Advantages/Drawbacks

Advantages

  • Simple and performant, at runtime a 3D texture is sampled and raymarched against the scene depth buffer. No additional steps are done (compared to other volumetric lighting solutions which have to sample of lights, shadowmaps, etc.).
  • The look of the volumetrics is generated purely offline. With the nature of it being offline, you can apply a lot more computation and processing to sample things like indirect lighting which completely transforms the look of the fog.

Drawbacks

  • High-resolution 3D textures can eat up VRAM and disk space easily, so to keep it small they have to be low resolution which isn't good for crisp shadows.
  • This implementation is completely baked, meaning any runtime lights will not change or affect the look of the fog.
  • If you are sampling from light probes only, the clarity/precision/resolution of your volume depends on how densely populated your light probe grid is.

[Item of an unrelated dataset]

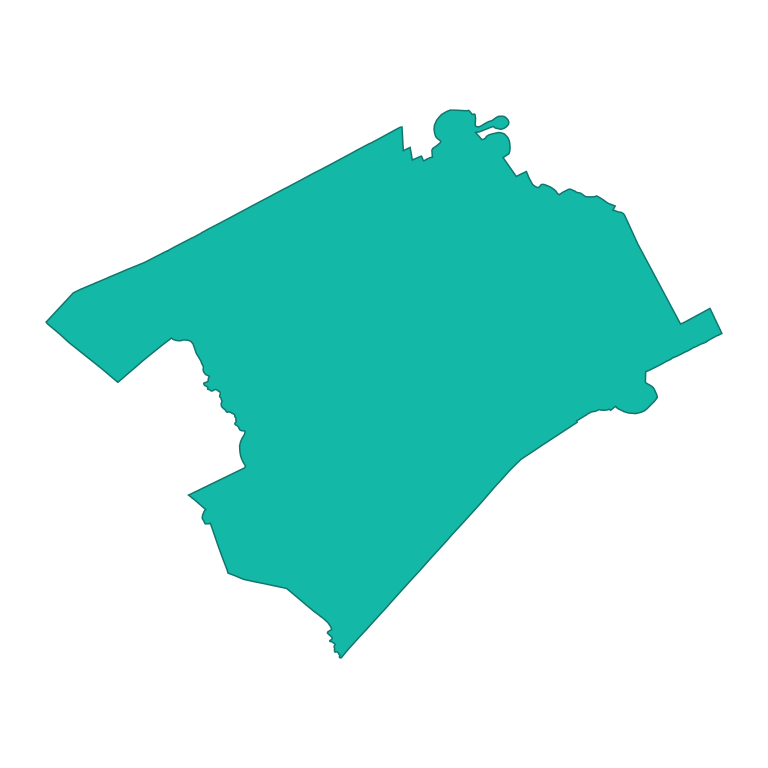 the district of Bilciuresti, Dâmbovita, Romania
{"feature_id": "2599482B66874014167164", "entity_name": "Bilciuresti", "entity_type": "district", "adm_level": 2, "iso_a3": "ROU", "parent_name": "Romania", "parent_adm1": "Dâmbovita", "projection": "equal_earth", "projection_center": [25.791, 44.734], "detail": "fine", "context": "isolated", "style": "filled", "palette": "teal", "viewbox_px": 768, "rotation_deg": 0, "n_neighbors": 0, "source": "geoboundaries", "source_scale": "gbopen_adm2", "svg_char_len": 6123}
<svg xmlns="http://www.w3.org/2000/svg" viewBox="0 0 768 768"><path d="M341.3,657.8L347.0,650.8L353.3,643.8L359.3,637.1L365.8,630.2L374.2,620.9L379.2,615.4L385.1,609.0L390.1,603.3L403.2,588.7L413.6,577.3L419.8,570.6L430.7,558.3L446.8,540.7L451.5,535.2L459.5,526.6L477.7,506.6L486.0,497.1L494.7,487.0L500.5,480.7L509.7,470.5L513.5,466.6L521.2,459.2L532.1,452.0L543.1,444.6L552.6,438.4L577.2,422.3L576.6,420.7L578.0,420.1L585.2,415.6L586.3,415.1L587.1,414.2L590.8,412.3L591.4,411.9L595.5,411.3L599.0,409.6L600.9,410.1L603.5,410.2L606.2,410.1L609.3,409.3L610.7,410.3L615.4,406.4L617.8,408.6L621.8,410.5L623.6,411.5L628.5,413.0L635.8,413.6L641.4,412.2L644.8,410.6L647.5,408.3L654.9,400.8L657.1,397.8L657.4,397.3L656.8,394.9L654.4,389.4L653.4,387.8L651.8,386.3L649.6,385.0L646.9,383.5L645.6,382.6L645.4,382.2L645.7,371.7L648.9,370.5L653.4,368.2L654.3,367.8L656.9,366.5L661.0,364.4L665.6,361.8L668.6,360.3L670.0,359.7L670.6,359.4L672.4,358.0L673.2,357.6L673.8,357.5L675.6,356.7L676.7,356.3L678.4,355.4L680.8,354.3L682.8,353.2L685.4,351.9L688.2,350.7L693.2,347.7L694.5,347.2L695.5,346.8L697.4,345.9L700.4,344.3L702.3,343.6L704.5,342.8L706.3,341.9L707.4,341.2L708.2,340.5L716.5,335.9L718.5,335.2L720.3,334.2L721.9,333.5L710.0,308.4L683.6,322.7L680.5,324.0L637.6,243.6L626.0,218.2L624.4,214.9L623.4,213.6L621.1,212.3L618.6,212.0L616.1,211.1L614.6,210.7L613.0,210.2L615.2,206.0L613.7,205.4L608.8,203.6L607.0,202.6L603.4,199.9L598.7,197.0L596.5,195.9L595.4,196.5L592.1,196.9L589.2,196.9L587.0,196.8L585.8,196.6L585.0,196.2L583.7,195.4L581.3,193.5L580.2,193.1L578.9,192.7L578.0,192.6L577.1,192.5L576.1,192.0L575.5,191.4L570.5,189.2L568.6,189.3L562.3,192.5L559.3,194.7L557.3,193.4L556.1,191.3L553.8,189.2L550.2,186.9L544.6,184.6L542.2,184.3L540.8,185.0L539.7,186.6L538.4,187.5L537.4,187.5L536.3,187.0L533.9,185.6L532.3,184.0L529.0,177.9L526.4,171.5L525.7,171.8L521.5,173.8L516.4,176.4L515.8,175.7L514.5,173.9L503.1,157.6L509.0,153.7L509.7,151.4L510.1,148.1L509.7,143.0L509.2,140.6L507.9,137.8L507.5,137.2L505.5,135.0L504.5,134.0L502.2,133.1L498.7,132.5L496.1,133.0L491.8,134.0L489.0,134.9L486.6,136.3L485.3,138.2L483.9,139.2L481.9,139.6L475.5,132.4L479.4,131.9L490.3,127.5L493.3,126.5L495.4,128.1L498.2,128.7L500.9,129.3L503.7,128.5L505.6,127.4L507.4,125.8L508.7,123.9L508.8,122.0L507.9,119.7L505.6,117.3L503.9,116.5L502.8,116.2L501.5,116.2L500.8,116.3L499.5,116.3L498.7,116.3L496.6,117.3L493.8,119.3L491.8,120.7L488.6,121.6L484.1,124.0L481.1,126.0L478.3,127.0L476.1,126.4L475.2,125.3L475.3,122.7L475.6,118.5L475.0,114.5L474.4,114.0L473.1,114.4L472.0,114.2L470.0,111.6L468.8,110.5L468.2,110.3L467.1,110.8L463.8,110.6L456.3,110.2L450.2,110.1L446.5,111.6L441.6,114.5L439.4,116.8L436.6,120.3L434.5,125.2L434.0,129.1L434.7,133.6L434.9,134.0L435.4,135.8L435.7,136.6L437.3,138.4L440.7,141.1L440.7,141.8L440.5,142.3L439.7,143.2L437.0,145.5L432.7,148.5L432.2,149.6L431.9,150.4L432.3,156.3L432.5,157.2L431.5,157.3L430.2,157.6L429.0,158.1L426.0,159.6L424.2,160.7L423.7,160.8L423.2,160.3L421.6,156.3L421.3,156.1L420.9,156.2L412.3,160.0L411.3,154.0L410.1,147.4L403.3,150.7L402.9,143.6L402.0,127.0L400.3,127.3L399.7,127.5L395.3,129.8L376.7,140.0L372.9,141.9L372.5,142.4L369.4,143.6L360.3,148.4L355.6,150.9L352.4,152.7L330.3,164.6L316.3,171.9L314.2,172.9L305.1,177.8L286.9,187.5L286.3,187.8L285.2,188.4L284.4,188.7L267.0,198.0L254.1,204.8L220.4,222.8L208.4,229.0L202.0,232.5L200.6,233.5L193.5,237.3L191.4,238.2L176.0,246.2L169.3,249.8L168.4,250.5L167.7,251.1L167.4,250.8L164.6,252.1L144.2,262.6L126.9,269.6L115.2,274.6L110.1,276.7L105.5,278.8L98.5,281.7L80.8,289.2L73.4,292.8L46.4,321.8L46.1,322.0L46.9,323.2L48.1,324.4L59.6,334.0L69.1,342.7L100.1,367.4L103.4,370.1L117.8,382.3L118.3,382.0L120.5,380.1L130.7,371.3L136.0,366.8L142.5,361.1L150.8,354.3L162.8,344.7L171.2,338.3L171.5,338.0L173.2,339.5L175.6,340.2L178.6,340.8L180.8,340.7L183.7,339.9L187.4,340.2L190.4,341.0L192.9,343.7L193.9,346.4L194.7,348.7L195.9,352.4L196.8,354.3L198.3,356.6L200.4,360.2L201.2,361.8L201.7,363.5L203.4,366.7L203.1,369.6L203.4,371.4L204.3,372.9L205.7,374.6L208.4,375.8L209.3,376.3L209.2,376.7L209.0,377.1L208.5,378.0L208.2,379.1L208.2,380.3L207.7,381.8L206.4,382.1L204.0,383.0L203.7,383.7L204.2,384.8L204.8,385.6L206.3,386.2L207.8,387.2L207.9,387.7L207.7,388.3L207.6,389.1L208.2,389.5L208.9,389.5L209.9,389.9L210.8,390.8L211.5,391.0L212.2,391.0L212.7,390.8L214.9,389.5L216.7,389.8L218.1,390.9L220.1,392.1L220.3,393.7L219.8,395.2L219.6,396.3L219.9,397.0L220.9,397.9L221.3,399.7L222.1,401.3L221.2,403.3L221.2,404.9L221.6,406.6L222.9,408.0L225.2,409.9L226.2,411.6L227.0,412.2L229.1,411.9L230.4,412.3L232.5,413.5L234.2,414.3L234.7,414.9L234.9,416.8L235.9,417.9L236.0,418.8L235.9,419.4L235.7,420.2L236.2,420.9L236.3,421.6L236.1,421.9L235.1,422.9L234.8,423.9L235.8,425.0L237.2,425.7L238.0,426.3L239.5,429.4L240.3,430.2L241.6,430.7L244.7,431.0L245.1,431.7L244.7,433.4L244.4,434.4L242.0,438.5L240.6,441.6L239.6,445.9L239.9,451.6L240.5,455.3L241.4,458.4L243.2,462.3L245.4,465.8L244.9,467.7L188.5,495.1L191.8,497.6L191.8,497.8L194.0,499.4L204.5,508.5L205.6,509.4L205.8,509.7L204.8,510.3L204.2,511.3L203.1,513.8L202.5,515.7L202.3,517.0L202.2,517.9L202.3,518.5L202.6,519.1L203.5,520.5L205.1,523.8L205.8,523.9L208.2,523.7L209.0,523.7L210.4,523.4L212.5,529.4L217.8,544.9L221.8,556.0L227.2,570.2L228.0,573.1L232.3,574.7L235.9,576.1L243.4,579.3L254.3,581.7L259.4,582.7L280.7,587.2L286.5,588.4L293.0,593.8L305.4,604.3L310.0,608.1L314.3,611.7L317.7,614.1L320.5,616.4L323.1,618.2L325.1,620.0L328.1,622.9L330.0,625.7L330.9,627.3L331.5,628.6L331.6,629.3L331.4,629.7L330.9,629.9L327.9,631.8L327.5,632.6L327.5,633.2L331.4,636.8L332.0,637.6L332.2,638.4L331.8,639.2L331.2,639.8L330.2,640.3L329.7,640.8L329.9,641.3L330.2,641.6L331.0,641.5L331.4,641.6L334.8,643.8L335.2,644.3L335.1,644.7L334.8,645.4L334.2,645.9L334.1,646.8L334.2,647.5L334.6,648.1L334.7,648.4L334.4,649.5L334.4,649.9L334.6,650.8L334.6,651.5L334.8,652.0L335.3,652.1L336.0,651.9L336.3,651.8L337.0,652.0L338.2,652.7L338.4,652.9L338.8,654.2L339.3,654.8L339.8,655.0L339.9,655.3L340.0,655.8L339.5,656.4L339.4,656.9L339.4,657.2L339.6,657.6L340.3,657.8L340.8,657.9L341.3,657.8Z" fill="#14b8a6" stroke="#0f766e" stroke-width="1.5"/></svg>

If it's very sparse then your volume will look very low resolution (even if you are using a high-resolution 3D texture) because there are not enough light probes to sample from (NOTE: To combat that, you can use the voxel tracer instead).
  • For the Post Processing V1/V2 implementations you cannot stack multiple volumes. (This should be solved in the future with a newer implementation that utilizes a froxel)
  • For Post Processing V1/V2 and Scene Based implementations, low raymarch samples (or high raymarch distances) can lead to very noisy results.
  • For the scene-based variant that samples lighting from a Light Probe Proxy Volume, there is no pre-processing that can be done to filter the volume at runtime efficiently so if the LPPV is at a low resolution the results can look very blocky/coarse.

Future Plans/Ideas

  • POST PROCESSING: interleaved rendering.
  • POST PROCESSING: temporal filtering in conjunction with animated noise to accumulate samples over multiple frames.
  • POST PROCESSING: froxel solution to intersect multiple volumes in a scene, so we can raymarch only once rather than raymarch for each volume in the scene which would be dumb. This also allows the ability to have multiple volumes in the scene in an efficient way for the post-processing solution.
  • EDITOR: Previewing Voxels is really really slow at low-density values, need to come up with a different way to preview the different voxels.
  • EDITOR: Add a context menu item in the scene hierarchy to create a volume.